**Stored data**
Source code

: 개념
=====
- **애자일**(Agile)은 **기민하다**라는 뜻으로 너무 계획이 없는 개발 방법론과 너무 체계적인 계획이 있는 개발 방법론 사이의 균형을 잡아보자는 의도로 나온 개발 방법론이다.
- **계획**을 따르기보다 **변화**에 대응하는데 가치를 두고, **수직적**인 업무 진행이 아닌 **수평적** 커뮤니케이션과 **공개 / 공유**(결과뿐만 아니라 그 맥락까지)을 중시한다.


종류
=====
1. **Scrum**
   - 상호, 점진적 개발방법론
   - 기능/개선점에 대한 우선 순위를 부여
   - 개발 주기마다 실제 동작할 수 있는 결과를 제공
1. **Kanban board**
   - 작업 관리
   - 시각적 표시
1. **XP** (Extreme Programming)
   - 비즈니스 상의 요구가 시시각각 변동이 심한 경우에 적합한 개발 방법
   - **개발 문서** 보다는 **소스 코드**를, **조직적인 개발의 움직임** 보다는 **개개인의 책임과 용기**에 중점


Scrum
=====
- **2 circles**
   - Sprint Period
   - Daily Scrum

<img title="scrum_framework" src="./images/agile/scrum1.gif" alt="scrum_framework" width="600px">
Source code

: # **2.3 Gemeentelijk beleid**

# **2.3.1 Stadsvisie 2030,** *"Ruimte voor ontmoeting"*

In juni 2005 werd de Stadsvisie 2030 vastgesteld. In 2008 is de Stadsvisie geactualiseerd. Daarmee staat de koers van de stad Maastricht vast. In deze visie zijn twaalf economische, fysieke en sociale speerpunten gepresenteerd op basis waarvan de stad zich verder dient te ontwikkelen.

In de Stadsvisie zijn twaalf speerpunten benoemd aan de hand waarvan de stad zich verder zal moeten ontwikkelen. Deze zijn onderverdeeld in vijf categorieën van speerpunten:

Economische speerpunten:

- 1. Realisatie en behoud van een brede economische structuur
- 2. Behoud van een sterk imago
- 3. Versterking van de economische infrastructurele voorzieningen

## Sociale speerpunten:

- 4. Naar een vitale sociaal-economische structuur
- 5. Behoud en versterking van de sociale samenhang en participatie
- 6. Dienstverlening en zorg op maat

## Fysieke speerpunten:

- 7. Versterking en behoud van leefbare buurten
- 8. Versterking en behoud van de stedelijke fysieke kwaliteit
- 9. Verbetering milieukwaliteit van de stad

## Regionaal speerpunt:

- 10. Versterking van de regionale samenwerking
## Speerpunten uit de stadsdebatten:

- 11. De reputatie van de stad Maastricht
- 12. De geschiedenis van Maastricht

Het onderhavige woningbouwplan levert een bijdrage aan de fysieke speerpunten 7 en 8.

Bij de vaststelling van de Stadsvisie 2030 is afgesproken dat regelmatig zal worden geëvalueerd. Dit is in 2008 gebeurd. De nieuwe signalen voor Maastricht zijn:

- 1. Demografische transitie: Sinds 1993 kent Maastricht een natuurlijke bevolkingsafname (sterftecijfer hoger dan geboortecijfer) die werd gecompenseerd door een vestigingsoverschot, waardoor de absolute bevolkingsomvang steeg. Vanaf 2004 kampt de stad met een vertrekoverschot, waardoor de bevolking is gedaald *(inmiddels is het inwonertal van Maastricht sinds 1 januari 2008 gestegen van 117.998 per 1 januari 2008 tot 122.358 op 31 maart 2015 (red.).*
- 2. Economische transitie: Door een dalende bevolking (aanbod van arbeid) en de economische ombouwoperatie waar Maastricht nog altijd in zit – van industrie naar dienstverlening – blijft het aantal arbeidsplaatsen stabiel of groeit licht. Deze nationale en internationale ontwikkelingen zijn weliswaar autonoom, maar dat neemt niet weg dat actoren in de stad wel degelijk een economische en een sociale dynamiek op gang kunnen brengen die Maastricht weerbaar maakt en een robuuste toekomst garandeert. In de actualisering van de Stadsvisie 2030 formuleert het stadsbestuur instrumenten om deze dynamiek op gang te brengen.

**TASK**
Across the data, pull every line containing the string "bevolking".

**TASK RESPONSE**
- 1. Demografische transitie: Sinds 1993 kent Maastricht een natuurlijke bevolkingsafname (sterftecijfer hoger dan geboortecijfer) die werd gecompenseerd door een vestigingsoverschot, waardoor de absolute bevolkingsomvang steeg. Vanaf 2004 kampt de stad met een vertrekoverschot, waardoor de bevolking is gedaald *(inmiddels is het inwonertal van Maastricht sinds 1 januari 2008 gestegen van 117.998 per 1 januari 2008 tot 122.358 op 31 maart 2015 (red.).*
- 2. Economische transitie: Door een dalende bevolking (aanbod van arbeid) en de economische ombouwoperatie waar Maastricht nog altijd in zit – van industrie naar dienstverlening – blijft het aantal arbeidsplaatsen stabiel of groeit licht. Deze nationale en internationale ontwikkelingen zijn weliswaar autonoom, maar dat neemt niet weg dat actoren in de stad wel degelijk een economische en een sociale dynamiek op gang kunnen brengen die Maastricht weerbaar maakt en een robuuste toekomst garandeert. In de actualisering van de Stadsvisie 2030 formuleert het stadsbestuur instrumenten om deze dynamiek op gang te brengen.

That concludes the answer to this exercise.